Number of Rohingya Muslims in Bangladesh reaches 421,000 since Aug. 25
AP Photo


More than 421,000 Rohingya Muslims have been forced to flee their homes in Myanmar and cross the border into Bangladesh to escape violence and persecution since Aug. 25, the U.N. said Tuesday.

"Many of the new arrivals, who walked for days through jungle in intense heat and monsoon rains, are already sick and malnourished by the time they reach the teeming settlements of Cox's Bazar, Bangladesh," Joel Millman, spokesman for the U.N.'s International Agency for Migration (IOM) told a news conference at the U.N. in Geneva Tuesday.

More than 170,000 newly arrived Rohingya refugees have not received any primary health care services, Millman added.

Duniya Aslam Khan, spokesman for the U.N. refugee agency UNHCR, also said: "The Bangladesh authorities have already begun biometric registration of new arrivals, registering some 1,000 people a day just in Kutupalong," in Ukhia, in the southeast.

The refugees are fleeing a fresh security operation in which security forces and Buddhist mobs have killed men, women and children, looted homes and torched Rohingya villages. According to Bangladesh, around 3,000 Rohingya have been killed in the crackdown.

The World Health Organization (WHO) launched an urgent immunization program on Saturday to vaccinate 150,000 newly arrived children.

UNHCR spokeswoman Marixie Mercado told a news conference in Geneva on Tuesday that 250,000 children had fled Myanmar for Bangladesh.

"We are learning more about the real risks children face," she added. "In recent days, over 23,000 children below 5 years old were screened for malnutrition in a number of different sites.

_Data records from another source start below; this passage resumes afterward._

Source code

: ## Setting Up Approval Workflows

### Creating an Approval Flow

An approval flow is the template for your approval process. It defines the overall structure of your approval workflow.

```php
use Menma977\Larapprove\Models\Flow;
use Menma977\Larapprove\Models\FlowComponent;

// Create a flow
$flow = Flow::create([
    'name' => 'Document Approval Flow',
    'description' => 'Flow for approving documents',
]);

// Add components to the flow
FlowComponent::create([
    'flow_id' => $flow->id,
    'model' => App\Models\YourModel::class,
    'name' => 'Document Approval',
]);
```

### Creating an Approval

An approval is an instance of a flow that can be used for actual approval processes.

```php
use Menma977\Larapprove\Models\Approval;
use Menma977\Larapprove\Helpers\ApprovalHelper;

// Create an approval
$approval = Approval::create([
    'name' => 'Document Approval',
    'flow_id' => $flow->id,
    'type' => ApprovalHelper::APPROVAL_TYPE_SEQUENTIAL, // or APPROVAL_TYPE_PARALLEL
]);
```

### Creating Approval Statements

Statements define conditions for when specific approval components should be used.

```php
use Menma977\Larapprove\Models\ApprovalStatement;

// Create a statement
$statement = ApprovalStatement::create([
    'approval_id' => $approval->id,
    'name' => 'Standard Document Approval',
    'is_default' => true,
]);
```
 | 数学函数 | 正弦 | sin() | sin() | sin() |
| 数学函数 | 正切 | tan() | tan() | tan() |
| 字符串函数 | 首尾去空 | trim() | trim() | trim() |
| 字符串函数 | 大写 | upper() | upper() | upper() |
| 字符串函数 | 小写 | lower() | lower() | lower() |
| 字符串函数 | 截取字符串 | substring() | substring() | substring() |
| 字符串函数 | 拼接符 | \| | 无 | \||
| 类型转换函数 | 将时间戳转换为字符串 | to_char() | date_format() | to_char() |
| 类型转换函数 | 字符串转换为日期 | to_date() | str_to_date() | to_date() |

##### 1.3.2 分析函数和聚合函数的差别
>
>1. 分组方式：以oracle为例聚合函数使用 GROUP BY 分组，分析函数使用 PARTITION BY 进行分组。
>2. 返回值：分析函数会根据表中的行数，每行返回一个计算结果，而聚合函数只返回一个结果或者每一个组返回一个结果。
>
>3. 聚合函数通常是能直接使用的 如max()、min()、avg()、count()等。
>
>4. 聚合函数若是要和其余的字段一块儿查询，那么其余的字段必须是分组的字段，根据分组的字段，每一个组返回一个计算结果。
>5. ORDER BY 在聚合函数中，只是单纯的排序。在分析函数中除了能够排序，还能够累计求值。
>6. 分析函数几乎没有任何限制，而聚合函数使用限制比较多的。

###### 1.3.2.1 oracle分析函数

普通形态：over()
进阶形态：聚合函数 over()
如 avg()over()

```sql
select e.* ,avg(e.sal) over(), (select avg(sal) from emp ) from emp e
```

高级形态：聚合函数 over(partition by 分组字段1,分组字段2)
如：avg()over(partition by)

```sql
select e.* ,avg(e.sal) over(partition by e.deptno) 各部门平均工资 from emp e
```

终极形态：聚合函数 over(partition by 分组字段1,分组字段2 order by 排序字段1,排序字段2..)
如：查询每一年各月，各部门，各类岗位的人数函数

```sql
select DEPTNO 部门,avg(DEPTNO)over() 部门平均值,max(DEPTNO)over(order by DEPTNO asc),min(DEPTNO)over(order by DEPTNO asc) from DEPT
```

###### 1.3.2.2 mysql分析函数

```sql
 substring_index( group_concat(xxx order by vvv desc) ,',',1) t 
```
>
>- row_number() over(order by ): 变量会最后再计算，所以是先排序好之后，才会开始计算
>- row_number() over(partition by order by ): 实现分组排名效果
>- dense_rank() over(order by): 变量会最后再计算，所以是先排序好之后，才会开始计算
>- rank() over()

"About 13 percent were reported to be acutely malnourished. These are very preliminary estimates, as the numbers reached are small, and will change as we reach more children."

Turkey has been at the forefront of providing aid to Rohingya refugees, and President Recep Tayyip Erdoğan has said he will raise the issue at the current U.N. General Assembly.

The Rohingya, described by the U.N. as the world's most persecuted people, have faced heightened fears of attack since dozens were killed in communal violence in 2012.

Last October, following attacks on border posts in Rakhine's Maungdaw district, security forces launched a five-month crackdown in which, according to Rohingya groups, around 400 people were killed.

The U.N. documented mass gang rapes, killings -- including of infants and young children -- brutal beatings, and disappearances committed by security personnel. In a report, U.N. investigators said such violations may have constituted crimes against humanity.